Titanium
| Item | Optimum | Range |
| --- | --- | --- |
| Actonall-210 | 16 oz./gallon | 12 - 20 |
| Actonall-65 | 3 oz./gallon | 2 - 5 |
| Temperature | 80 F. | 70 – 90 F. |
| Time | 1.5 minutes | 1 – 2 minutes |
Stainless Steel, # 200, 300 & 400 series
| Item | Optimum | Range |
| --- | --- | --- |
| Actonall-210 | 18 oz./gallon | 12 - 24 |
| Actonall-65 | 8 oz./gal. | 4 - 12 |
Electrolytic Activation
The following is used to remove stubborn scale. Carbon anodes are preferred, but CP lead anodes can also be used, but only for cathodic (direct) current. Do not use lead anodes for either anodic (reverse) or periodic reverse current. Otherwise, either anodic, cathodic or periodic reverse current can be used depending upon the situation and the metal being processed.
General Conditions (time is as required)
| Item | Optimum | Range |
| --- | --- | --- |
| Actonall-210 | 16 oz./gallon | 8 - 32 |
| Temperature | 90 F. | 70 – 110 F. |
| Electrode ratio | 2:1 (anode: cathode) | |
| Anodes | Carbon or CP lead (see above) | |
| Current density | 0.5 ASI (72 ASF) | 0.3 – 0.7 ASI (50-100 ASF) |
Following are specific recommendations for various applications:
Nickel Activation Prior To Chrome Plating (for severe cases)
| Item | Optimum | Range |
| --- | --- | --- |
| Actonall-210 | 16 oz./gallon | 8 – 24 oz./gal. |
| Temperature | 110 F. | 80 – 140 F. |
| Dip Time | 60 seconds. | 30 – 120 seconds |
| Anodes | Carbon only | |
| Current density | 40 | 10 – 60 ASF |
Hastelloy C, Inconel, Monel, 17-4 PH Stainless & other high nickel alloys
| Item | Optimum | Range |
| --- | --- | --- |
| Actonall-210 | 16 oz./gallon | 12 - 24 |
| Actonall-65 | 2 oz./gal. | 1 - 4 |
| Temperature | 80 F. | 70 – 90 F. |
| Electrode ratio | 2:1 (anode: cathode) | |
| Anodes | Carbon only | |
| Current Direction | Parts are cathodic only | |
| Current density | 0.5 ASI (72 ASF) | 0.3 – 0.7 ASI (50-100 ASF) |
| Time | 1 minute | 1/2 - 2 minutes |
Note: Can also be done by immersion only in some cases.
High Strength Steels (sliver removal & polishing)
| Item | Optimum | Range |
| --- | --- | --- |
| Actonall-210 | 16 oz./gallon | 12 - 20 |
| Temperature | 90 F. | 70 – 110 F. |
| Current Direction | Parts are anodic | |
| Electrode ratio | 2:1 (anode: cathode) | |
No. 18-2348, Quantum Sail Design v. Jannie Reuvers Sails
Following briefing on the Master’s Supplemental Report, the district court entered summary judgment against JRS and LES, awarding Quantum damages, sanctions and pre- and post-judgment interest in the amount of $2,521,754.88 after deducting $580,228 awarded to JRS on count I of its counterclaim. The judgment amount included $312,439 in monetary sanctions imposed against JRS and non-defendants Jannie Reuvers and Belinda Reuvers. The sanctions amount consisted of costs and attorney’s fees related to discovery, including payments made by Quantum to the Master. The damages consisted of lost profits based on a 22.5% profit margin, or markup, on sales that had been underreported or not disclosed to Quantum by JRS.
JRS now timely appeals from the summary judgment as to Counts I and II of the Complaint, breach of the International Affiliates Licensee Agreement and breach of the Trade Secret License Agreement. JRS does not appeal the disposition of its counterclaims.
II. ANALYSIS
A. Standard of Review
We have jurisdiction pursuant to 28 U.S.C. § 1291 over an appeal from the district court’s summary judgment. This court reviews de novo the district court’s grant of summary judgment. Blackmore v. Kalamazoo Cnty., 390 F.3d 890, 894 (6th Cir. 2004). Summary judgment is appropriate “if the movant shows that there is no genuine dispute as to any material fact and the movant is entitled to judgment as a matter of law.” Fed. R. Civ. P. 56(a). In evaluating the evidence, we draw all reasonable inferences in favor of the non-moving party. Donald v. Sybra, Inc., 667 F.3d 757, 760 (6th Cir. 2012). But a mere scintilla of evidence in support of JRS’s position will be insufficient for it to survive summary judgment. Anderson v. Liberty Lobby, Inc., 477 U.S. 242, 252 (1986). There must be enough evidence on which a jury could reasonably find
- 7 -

════════

• **TASK ITEM**
Please return the lines above exactly, from the first one down to the line with "Electrolytic Activation", and stop after that line.

• **EXERCISE RESULT**
Titanium
| Item | Optimum | Range |
| --- | --- | --- |
| Actonall-210 | 16 oz./gallon | 12 - 20 |
| Actonall-65 | 3 oz./gallon | 2 - 5 |
| Temperature | 80 F. | 70 – 90 F. |
| Time | 1.5 minutes | 1 – 2 minutes |
Stainless Steel, # 200, 300 & 400 series
| Item | Optimum | Range |
| --- | --- | --- |
| Actonall-210 | 18 oz./gallon | 12 - 24 |
| Actonall-65 | 8 oz./gal. | 4 - 12 |
Electrolytic Activation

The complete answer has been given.